## What this task involves
From the records below, find each line with the string "will" and copy it.

(Records shown Opens)

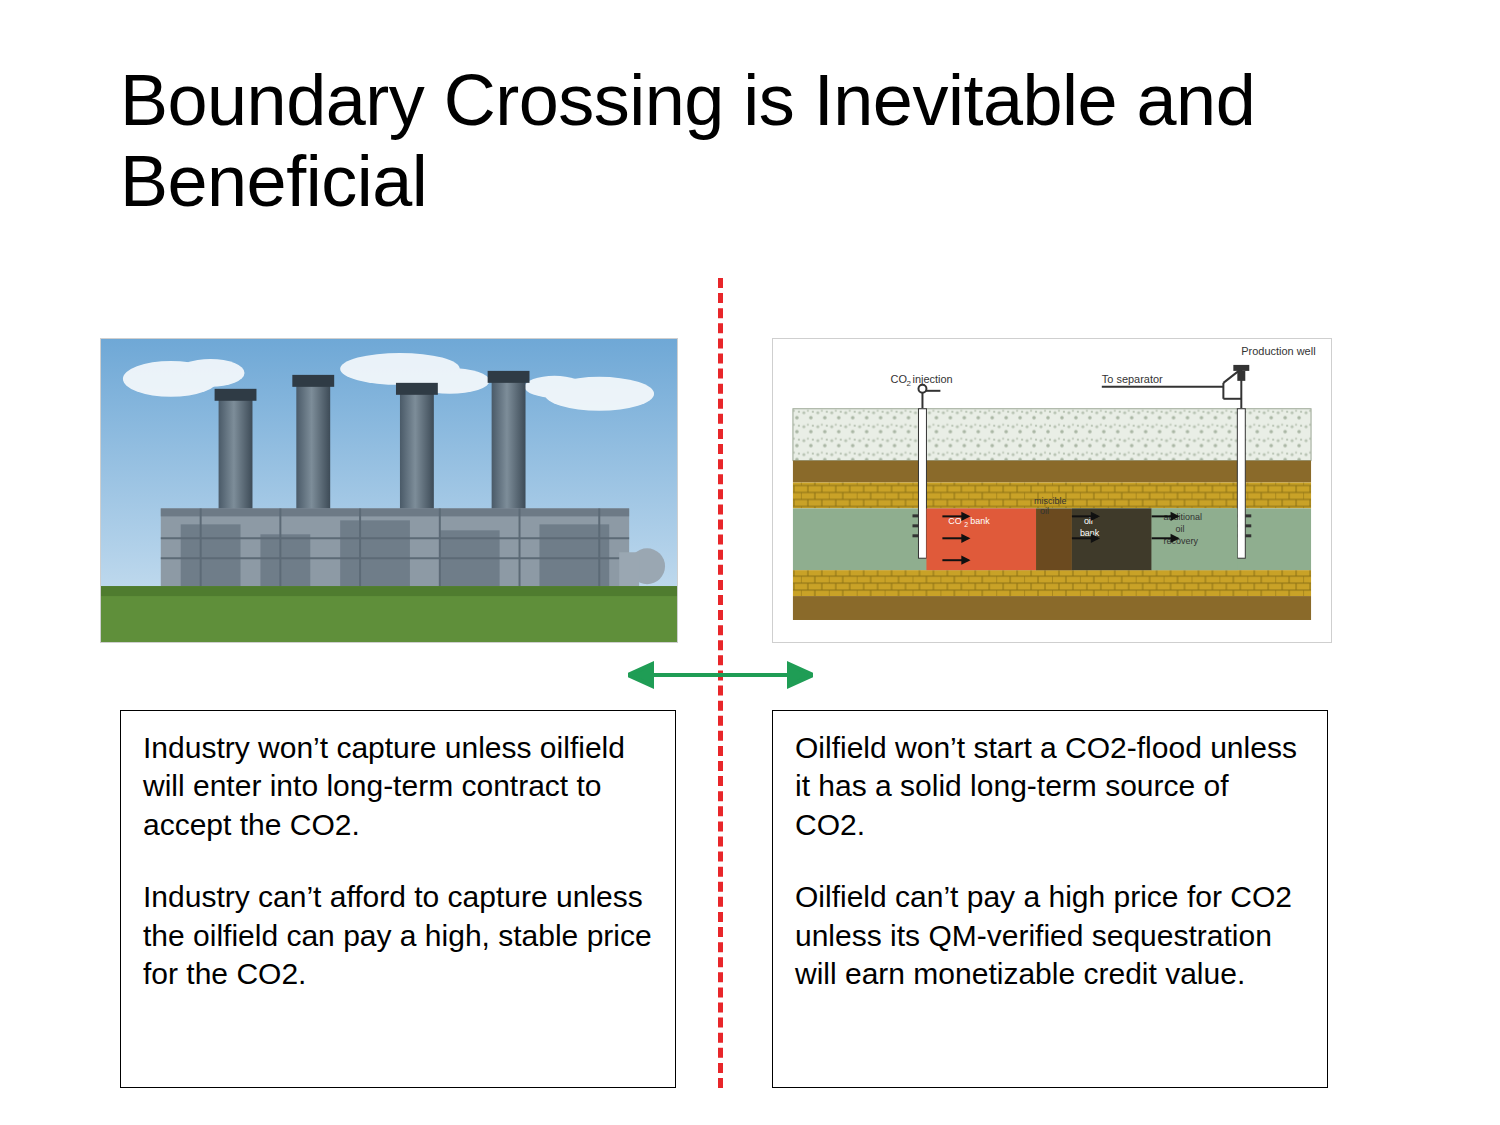Boundary Crossing is Inevitable and Beneficial
Production well CO 2 injection To separator CO 2 bank miscible oil oil bank additional oil recovery
Industry won’t capture unless oilfield will enter into long-term contract to accept the CO2.
Industry can’t afford to capture unless the oilfield can pay a high, stable price for the CO2.
Oilfield won’t start a CO2-flood unless it has a solid long-term source of CO2.
Oilfield can’t pay a high price for CO2 unless its QM-verified sequestration will earn monetizable credit value.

(Records shown Closes)

## Problem solution
Industry won’t capture unless oilfield will enter into long-term contract to accept the CO2.
Oilfield can’t pay a high price for CO2 unless its QM-verified sequestration will earn monetizable credit value.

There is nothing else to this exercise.